── ENTRIES SHOWN ──

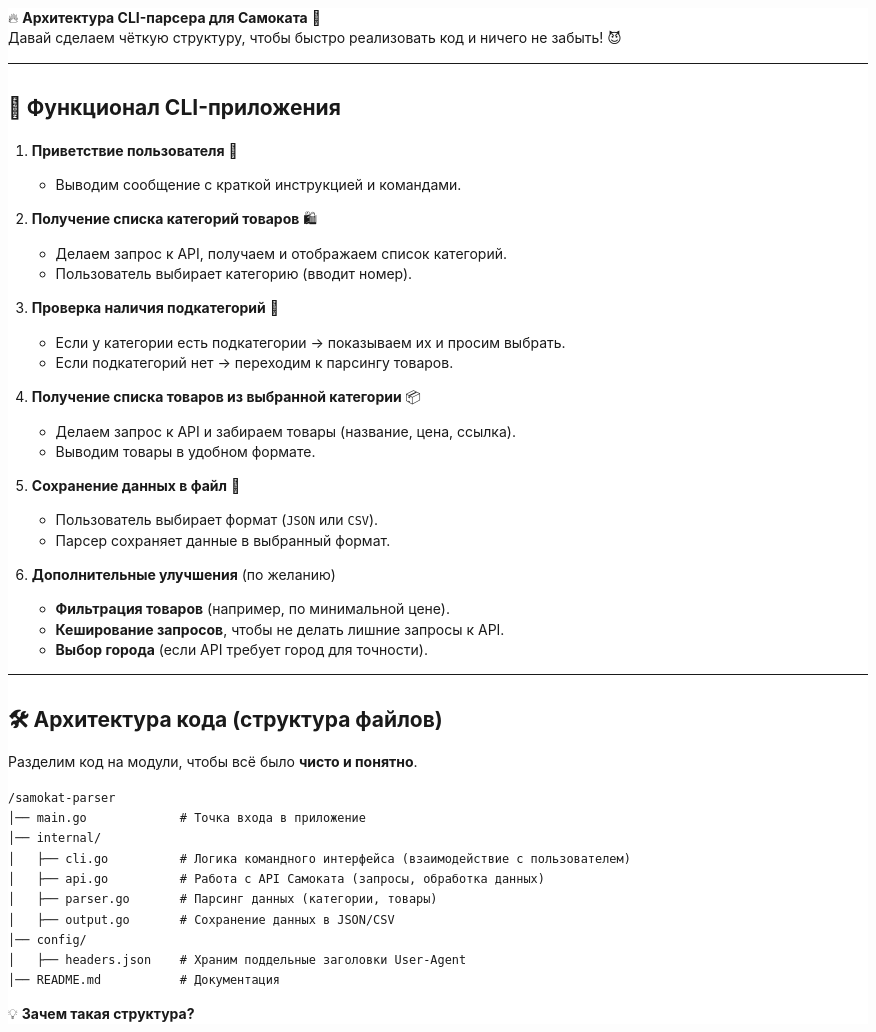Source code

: 🔥 **Архитектура CLI-парсера для Самоката** 🚀  
Давай сделаем чёткую структуру, чтобы быстро реализовать код и ничего не забыть! 😈

---

## **📌 Функционал CLI-приложения**

1. **Приветствие пользователя** 🎉

   - Выводим сообщение с краткой инструкцией и командами.

2. **Получение списка категорий товаров** 🛍️

   - Делаем запрос к API, получаем и отображаем список категорий.
   - Пользователь выбирает категорию (вводит номер).

3. **Проверка наличия подкатегорий** 🧐

   - Если у категории есть подкатегории → показываем их и просим выбрать.
   - Если подкатегорий нет → переходим к парсингу товаров.

4. **Получение списка товаров из выбранной категории** 📦

   - Делаем запрос к API и забираем товары (название, цена, ссылка).
   - Выводим товары в удобном формате.

5. **Сохранение данных в файл** 📂

   - Пользователь выбирает формат (`JSON` или `CSV`).
   - Парсер сохраняет данные в выбранный формат.

6. **Дополнительные улучшения** (по желанию)
   - **Фильтрация товаров** (например, по минимальной цене).
   - **Кеширование запросов**, чтобы не делать лишние запросы к API.
   - **Выбор города** (если API требует город для точности).

---

## **🛠 Архитектура кода (структура файлов)**

Разделим код на модули, чтобы всё было **чисто и понятно**.

```
/samokat-parser
│── main.go             # Точка входа в приложение
│── internal/
│   ├── cli.go          # Логика командного интерфейса (взаимодействие с пользователем)
│   ├── api.go          # Работа с API Самоката (запросы, обработка данных)
│   ├── parser.go       # Парсинг данных (категории, товары)
│   ├── output.go       # Сохранение данных в JSON/CSV
│── config/
│   ├── headers.json    # Храним поддельные заголовки User-Agent
│── README.md           # Документация
```

💡 **Зачем такая структура?**
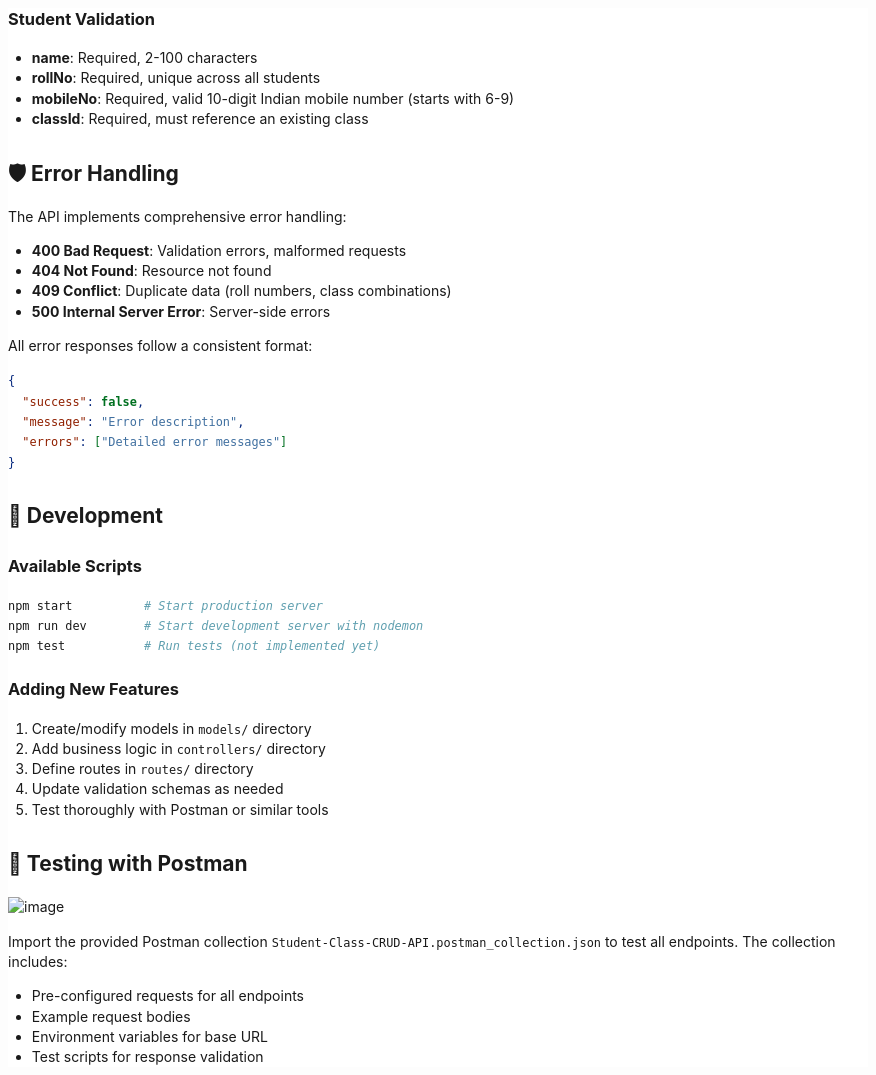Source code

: ### Student Validation
- **name**: Required, 2-100 characters
- **rollNo**: Required, unique across all students
- **mobileNo**: Required, valid 10-digit Indian mobile number (starts with 6-9)
- **classId**: Required, must reference an existing class

## 🛡️ Error Handling

The API implements comprehensive error handling:

- **400 Bad Request**: Validation errors, malformed requests
- **404 Not Found**: Resource not found
- **409 Conflict**: Duplicate data (roll numbers, class combinations)
- **500 Internal Server Error**: Server-side errors

All error responses follow a consistent format:
```json
{
  "success": false,
  "message": "Error description",
  "errors": ["Detailed error messages"]
}
```

## 🔧 Development

### Available Scripts
```bash
npm start          # Start production server
npm run dev        # Start development server with nodemon
npm test           # Run tests (not implemented yet)
```

### Adding New Features
1. Create/modify models in `models/` directory
2. Add business logic in `controllers/` directory
3. Define routes in `routes/` directory
4. Update validation schemas as needed
5. Test thoroughly with Postman or similar tools

## 🧪 Testing with Postman

![image](https://github.com/user-attachments/assets/2dbddf16-b6a8-4a59-9e57-7e3585547581)


Import the provided Postman collection `Student-Class-CRUD-API.postman_collection.json` to test all endpoints. The collection includes:

- Pre-configured requests for all endpoints
- Example request bodies
- Environment variables for base URL
- Test scripts for response validation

───

PROBLEM DESCRIPTION. The reply should hold the lines from the top of the records through the line containing "- **404 Not Found**: Resource not found", reproduced exactly, and no pictures.

EXPECTED OUTPUT.
Source code

: 🔥 **Архитектура CLI-парсера для Самоката** 🚀  
Давай сделаем чёткую структуру, чтобы быстро реализовать код и ничего не забыть! 😈

---

## **📌 Функционал CLI-приложения**

1. **Приветствие пользователя** 🎉

   - Выводим сообщение с краткой инструкцией и командами.

2. **Получение списка категорий товаров** 🛍️

   - Делаем запрос к API, получаем и отображаем список категорий.
   - Пользователь выбирает категорию (вводит номер).

3. **Проверка наличия подкатегорий** 🧐

   - Если у категории есть подкатегории → показываем их и просим выбрать.
   - Если подкатегорий нет → переходим к парсингу товаров.

4. **Получение списка товаров из выбранной категории** 📦

   - Делаем запрос к API и забираем товары (название, цена, ссылка).
   - Выводим товары в удобном формате.

5. **Сохранение данных в файл** 📂

   - Пользователь выбирает формат (`JSON` или `CSV`).
   - Парсер сохраняет данные в выбранный формат.

6. **Дополнительные улучшения** (по желанию)
   - **Фильтрация товаров** (например, по минимальной цене).
   - **Кеширование запросов**, чтобы не делать лишние запросы к API.
   - **Выбор города** (если API требует город для точности).

---

## **🛠 Архитектура кода (структура файлов)**

Разделим код на модули, чтобы всё было **чисто и понятно**.

```
/samokat-parser
│── main.go             # Точка входа в приложение
│── internal/
│   ├── cli.go          # Логика командного интерфейса (взаимодействие с пользователем)
│   ├── api.go          # Работа с API Самоката (запросы, обработка данных)
│   ├── parser.go       # Парсинг данных (категории, товары)
│   ├── output.go       # Сохранение данных в JSON/CSV
│── config/
│   ├── headers.json    # Храним поддельные заголовки User-Agent
│── README.md           # Документация
```

💡 **Зачем такая структура?**
Source code

: ### Student Validation
- **name**: Required, 2-100 characters
- **rollNo**: Required, unique across all students
- **mobileNo**: Required, valid 10-digit Indian mobile number (starts with 6-9)
- **classId**: Required, must reference an existing class

## 🛡️ Error Handling

The API implements comprehensive error handling:

- **400 Bad Request**: Validation errors, malformed requests
- **404 Not Found**: Resource not found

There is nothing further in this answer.